I find the following statement interesting:
“Any unauthorised price rises are strictly forbidden…and in principle, there will be no new price-raising measures this year,†the ministries’ announcement said. (italics added)
How strange is it that the government’s announcement pointed out that the freeze on prices is only in principle? Could this be the government’s attempt to placate a public that’s grown angry at their weakening purchasing power? Does this mean that if prices actually do go up, the government can just say, “Hey, at least we tried!” Looks like the old communist mentality has softened a bit in the era of market reforms!
So what’s the source of all these rising prices? Well, food plays a big role, thanks to a couple of factors:
The sharp spike in inflation is largely due to higher food prices, because of a shortage of pigs after a disease killed millions late last year and earlier in 2007, and the rising cost of feed, a global
phenomenon.
The China of today is very different from that of 20 or 30 years ago, when the government played a much larger role in the economy.

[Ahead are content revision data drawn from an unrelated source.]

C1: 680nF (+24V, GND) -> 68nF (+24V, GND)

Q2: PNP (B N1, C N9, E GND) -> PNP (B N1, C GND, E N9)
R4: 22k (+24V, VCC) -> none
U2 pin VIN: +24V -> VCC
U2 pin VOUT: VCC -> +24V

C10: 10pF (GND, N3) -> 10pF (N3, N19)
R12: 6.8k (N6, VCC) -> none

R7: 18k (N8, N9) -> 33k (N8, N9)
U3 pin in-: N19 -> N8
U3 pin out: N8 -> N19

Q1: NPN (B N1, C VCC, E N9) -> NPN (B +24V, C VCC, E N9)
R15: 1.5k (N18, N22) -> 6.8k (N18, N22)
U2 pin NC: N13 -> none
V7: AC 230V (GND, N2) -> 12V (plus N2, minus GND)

Unleashing the beast of the free market in the early 80′s may have meant the government would have to loosen its grip in situations such as today’s inflation, and let the free market adjust on its own.

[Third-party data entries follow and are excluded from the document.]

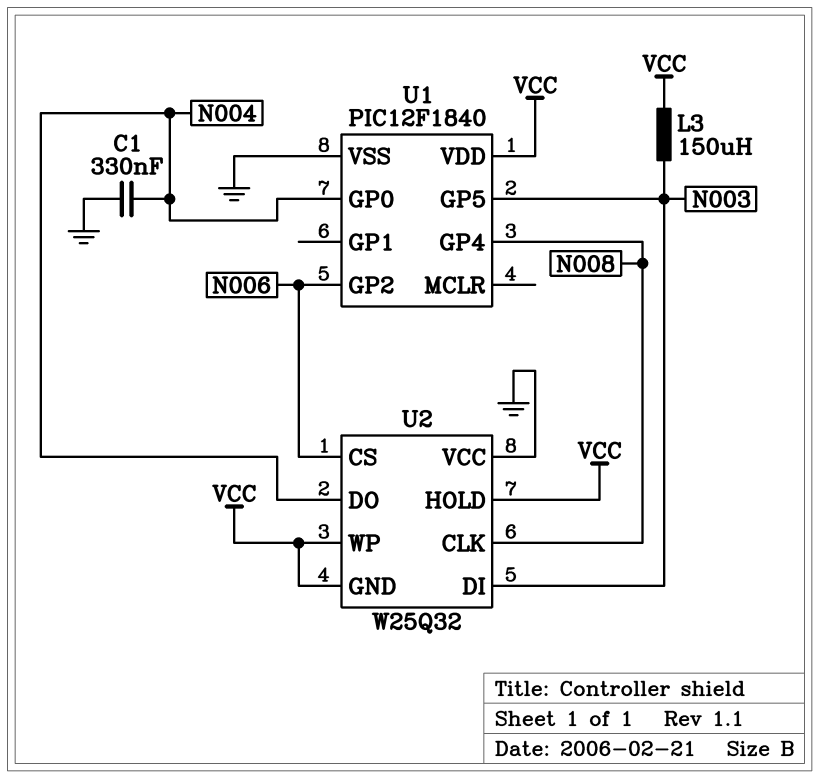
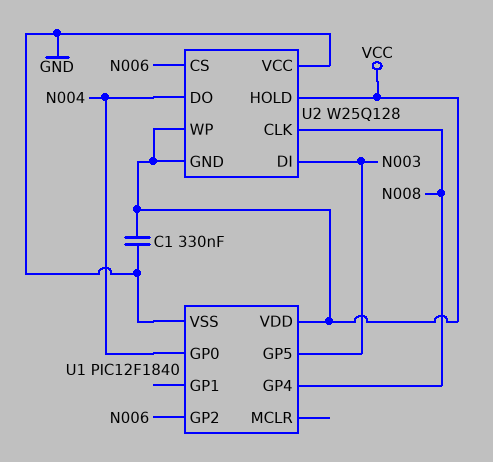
C1: 330nF (GND, N004) -> 330nF (GND, VCC)
L3: 150uH (N003, VCC) -> none
U2: W25Q32 -> W25Q128

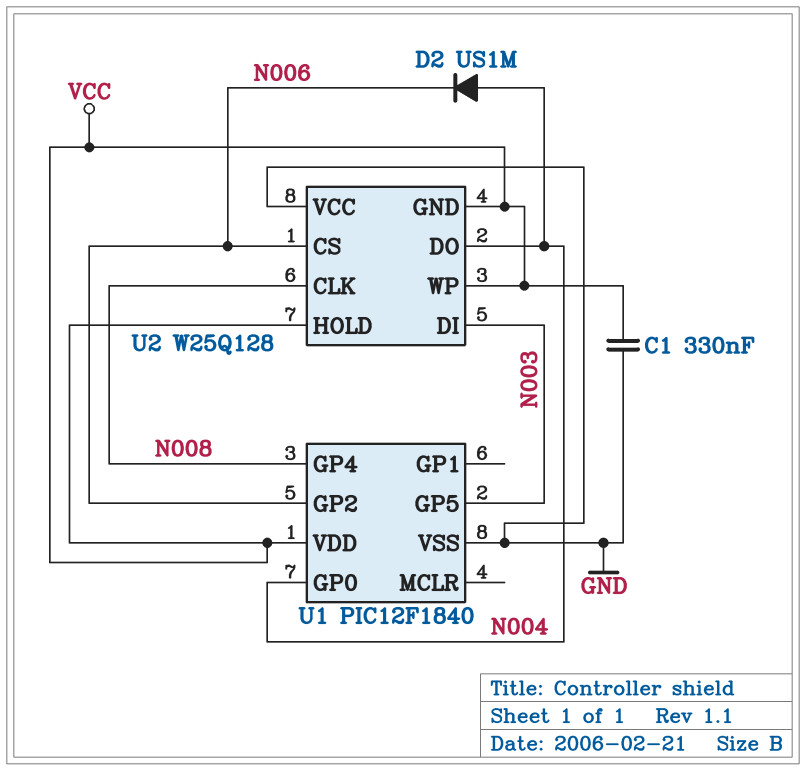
D2: none -> diode US1M (A N004, K N006)

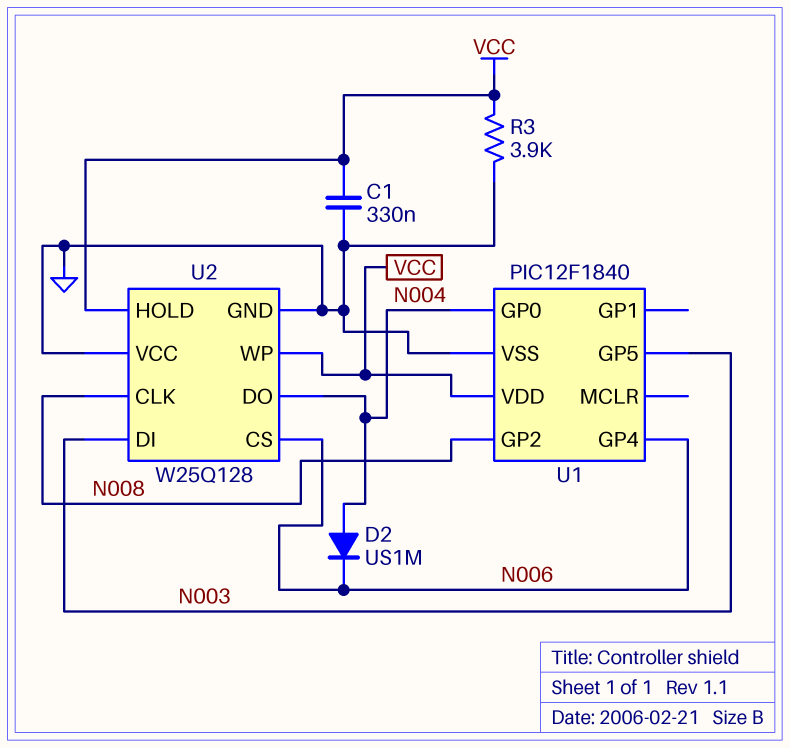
R3: none -> 3.9k (GND, VCC)
U1 pin GP2: N006 -> N008
U1 pin GP4: N008 -> N006
U2 pin GND: VCC -> GND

Economists said the price freeze is the kind of administrative measure redolent of China’s former planned economy, but it may be less effective in China today.
“They will not be able to control the price of everything,” said Chen Xingdong, of BNP Parisbas in Beijing.
Perhaps that’s for the better.
Discussion Questions:
- Why might the government’s price controls actually make the matter worse for the average Chinese?
- If the government were to take a “laissez faire” approach to the problems faced by China, how might the free market resolve them on its own? Any ideas?